According to the related rates thread, at what speed does the man walk away from the pole?

*Document excerpt*
#####
Related rates differentiation word problem I am suppose to work this out somehow but I am not sure. I have tried many ways and I can't progress any further.
A streethg light his mounted at the top of a 15 ft tall pole. A man 6 ft tall walks away from the pole at a speed of 5ft/s along a straight path. How fast is the tip of the shadow moving when he is 40tf from the pole?
From this I know that I have a triangle with 2 known values on it, 15tf tall and then an opposite side of that is 6 feet tall. The rate of change of the bottom of the triangle is 5. I need to solve for c prime I am pretty sure. I am just not sure how to get that. I tried many different ways and none are correct.I tried to set up the pythagorean theorem but it didn't work and I am not sure why. I know that if I have 2 sides of a triangle I can figure out a third, so I tried to find the derivative of that but that didn't work.
 A: The $15$ foot tall lightpole and the $6$ foot tall man aren’t sides of the same triangle. You actually have two triangles. Let $A$ be the point at the base of the lightpole, $B$ the point at the top of the lightpole, $C$ the point where the man is standing, $D$ the top of his head, and $E$ the end of his shadow. Then you have a right triangle $ABE$ with a vertical side of $15$ feet and another right triangle $CDE$ with a vertical side of $6$ feet. These triangles are related in a rather special way: they’re _______?
Now let $x$ be the distance of the man from the lightpole, i.e., the length of $\overline{AC}$. You know what $dx/dt$ is. Let $y$ be the length of $\overline{AE}$, the distance from the lightpole to the tip of his shadow. You want to find $dy/dt$. If you can answer the question above, you should be able to find a relationship between $x$ and $y$ that you can use to find $dy/dt$.
A: First of all note that speed of man $(v_1)$ and speed of his shadow $(v_2)$ are constant values.Let us suppose that man starts walking from the bottom of the pole and let's observe case when man walks away another $2$ft from the point $C$ so that $CF=2$ft (see picture bellow). Note that triangle $BGD$ and triangle $BEH$ are similar so we may write next equation:
$GD : BD = EH : BE$
$2 : \sqrt{(AC)^2+(AB-CD)^2}=v_2(t_2-t_1): \sqrt{225+(v_2t_1)^2}$
where $t_1=\frac{AC}{v_1}$ ; $t_2=\frac{AC+2}{v_1}$ , so you have an equation with unknown $v_2$
#####
*Records from a dataset*
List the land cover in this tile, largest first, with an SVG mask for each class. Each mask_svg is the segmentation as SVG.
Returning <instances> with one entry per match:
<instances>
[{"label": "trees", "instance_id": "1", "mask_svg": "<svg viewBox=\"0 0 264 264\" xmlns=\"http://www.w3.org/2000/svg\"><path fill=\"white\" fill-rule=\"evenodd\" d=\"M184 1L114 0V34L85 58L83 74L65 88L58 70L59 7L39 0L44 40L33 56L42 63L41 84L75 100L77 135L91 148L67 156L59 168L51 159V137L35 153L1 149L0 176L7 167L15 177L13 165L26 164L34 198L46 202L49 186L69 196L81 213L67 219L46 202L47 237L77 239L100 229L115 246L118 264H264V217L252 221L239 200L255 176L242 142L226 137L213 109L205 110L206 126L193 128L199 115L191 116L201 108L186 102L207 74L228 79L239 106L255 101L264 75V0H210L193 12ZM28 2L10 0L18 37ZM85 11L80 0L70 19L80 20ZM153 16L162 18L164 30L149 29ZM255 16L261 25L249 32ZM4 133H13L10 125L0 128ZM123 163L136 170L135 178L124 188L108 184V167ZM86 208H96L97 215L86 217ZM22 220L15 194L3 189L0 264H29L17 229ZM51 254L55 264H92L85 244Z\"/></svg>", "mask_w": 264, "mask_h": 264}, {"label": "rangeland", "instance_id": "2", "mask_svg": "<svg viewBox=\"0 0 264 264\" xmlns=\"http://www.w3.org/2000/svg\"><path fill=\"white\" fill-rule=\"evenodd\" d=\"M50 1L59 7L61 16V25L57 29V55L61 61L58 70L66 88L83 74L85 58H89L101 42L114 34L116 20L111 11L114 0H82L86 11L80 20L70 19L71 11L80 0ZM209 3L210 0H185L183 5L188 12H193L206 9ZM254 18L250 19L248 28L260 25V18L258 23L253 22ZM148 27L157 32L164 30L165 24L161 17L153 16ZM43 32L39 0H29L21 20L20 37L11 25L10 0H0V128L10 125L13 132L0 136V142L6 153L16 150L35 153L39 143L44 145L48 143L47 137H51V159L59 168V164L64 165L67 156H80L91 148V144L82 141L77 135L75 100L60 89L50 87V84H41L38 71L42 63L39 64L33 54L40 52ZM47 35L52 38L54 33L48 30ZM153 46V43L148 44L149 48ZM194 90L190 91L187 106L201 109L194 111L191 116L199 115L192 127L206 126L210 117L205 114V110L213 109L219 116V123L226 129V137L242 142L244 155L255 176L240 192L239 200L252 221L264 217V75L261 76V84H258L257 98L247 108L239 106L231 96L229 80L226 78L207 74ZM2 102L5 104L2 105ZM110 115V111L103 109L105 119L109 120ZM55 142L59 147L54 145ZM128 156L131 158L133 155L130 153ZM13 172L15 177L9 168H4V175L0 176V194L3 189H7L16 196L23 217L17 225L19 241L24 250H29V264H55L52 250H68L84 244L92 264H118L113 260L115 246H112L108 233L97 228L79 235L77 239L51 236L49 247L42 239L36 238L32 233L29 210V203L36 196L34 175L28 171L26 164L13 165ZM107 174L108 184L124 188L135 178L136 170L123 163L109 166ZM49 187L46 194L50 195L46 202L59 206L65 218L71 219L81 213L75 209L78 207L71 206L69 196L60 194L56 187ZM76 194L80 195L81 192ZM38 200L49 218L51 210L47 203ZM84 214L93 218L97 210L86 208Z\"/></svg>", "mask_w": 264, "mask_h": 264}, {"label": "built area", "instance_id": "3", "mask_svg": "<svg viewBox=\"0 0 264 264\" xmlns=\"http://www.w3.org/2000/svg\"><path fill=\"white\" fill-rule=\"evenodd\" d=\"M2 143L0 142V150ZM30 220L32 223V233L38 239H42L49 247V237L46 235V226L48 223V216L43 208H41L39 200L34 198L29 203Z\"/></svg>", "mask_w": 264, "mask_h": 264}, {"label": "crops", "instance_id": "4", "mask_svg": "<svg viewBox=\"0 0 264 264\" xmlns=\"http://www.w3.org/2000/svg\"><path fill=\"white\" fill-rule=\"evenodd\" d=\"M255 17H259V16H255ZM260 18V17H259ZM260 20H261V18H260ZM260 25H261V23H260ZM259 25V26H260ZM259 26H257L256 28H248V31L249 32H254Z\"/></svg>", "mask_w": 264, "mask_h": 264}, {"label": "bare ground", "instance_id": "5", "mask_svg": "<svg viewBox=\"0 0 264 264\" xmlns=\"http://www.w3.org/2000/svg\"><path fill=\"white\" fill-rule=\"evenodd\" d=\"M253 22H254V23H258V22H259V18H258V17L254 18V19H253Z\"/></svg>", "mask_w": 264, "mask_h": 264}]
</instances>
#####
*The completed task*
5 ft/s